Attempts to transmit hepatitis B virus to chimpanzees by arthropods

  • P.G. Jupp
  • R.H. Purcell
  • J.M. Phillips
  • M. Shapiro
  • J.L. Gerin


Bedbugs (Cimex lectularius L.) were fed on an infective blood-hepatitis B virus (HBV) mixture. Further bedbugs and tampan ticks (Ornithodoros moubata [MurrayJ) were fed on HBV-carrier chimpanzees. After a 10 - 13 day interval for oviposition, tests done on samples of individual arthropods showed that 53 - 85% of the bugs were HBsAg-positive and none HBeAg-positive, while 100% of the ticks were HBsAgpositive and 88% HBeAg-positive. The remaining arthropods were fed on 3 susceptible chimpanzees, which had failed to develop HBV infection after 11 months, indicating no transmission had occurred.
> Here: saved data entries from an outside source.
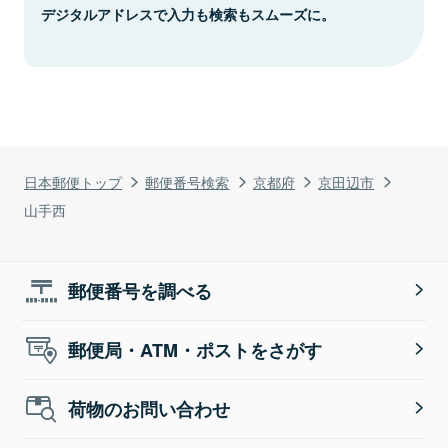
デジタルアドレスで入力も検索もスムーズに。
日本郵便トップ
郵便番号検索
京都府
京田辺市
山手西
郵便番号を調べる
郵便局・ATM・ポストをさがす
荷物のお問い合わせ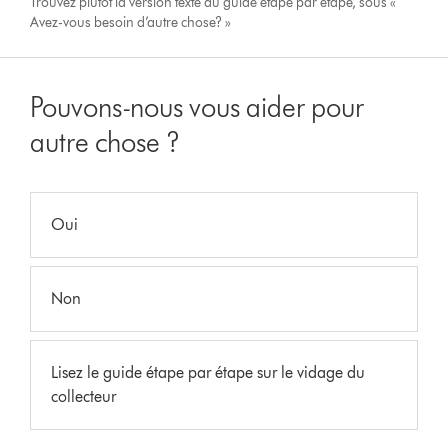
Trouvez plutôt la version texte du guide étape par étape, sous «
Avez-vous besoin d’autre chose? »
Pouvons-nous vous aider pour
autre chose ?
Oui
Non
Lisez le guide étape par étape sur le vidage du
collecteur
Subsequently the presence of viable virus in the original infective meals was confirmed by inoculation of the relevant donor sera directly into the 3 still susceptible chimpanzees. HBV infections quickly followed in each animal. It is concluded that, while mechanical transmission of HBV is most unlikely after a 10 - 13-day interval between feedings in bedbugs and tampans, it is still possible that mechanical transmission between humans might occur during interrupted feeds.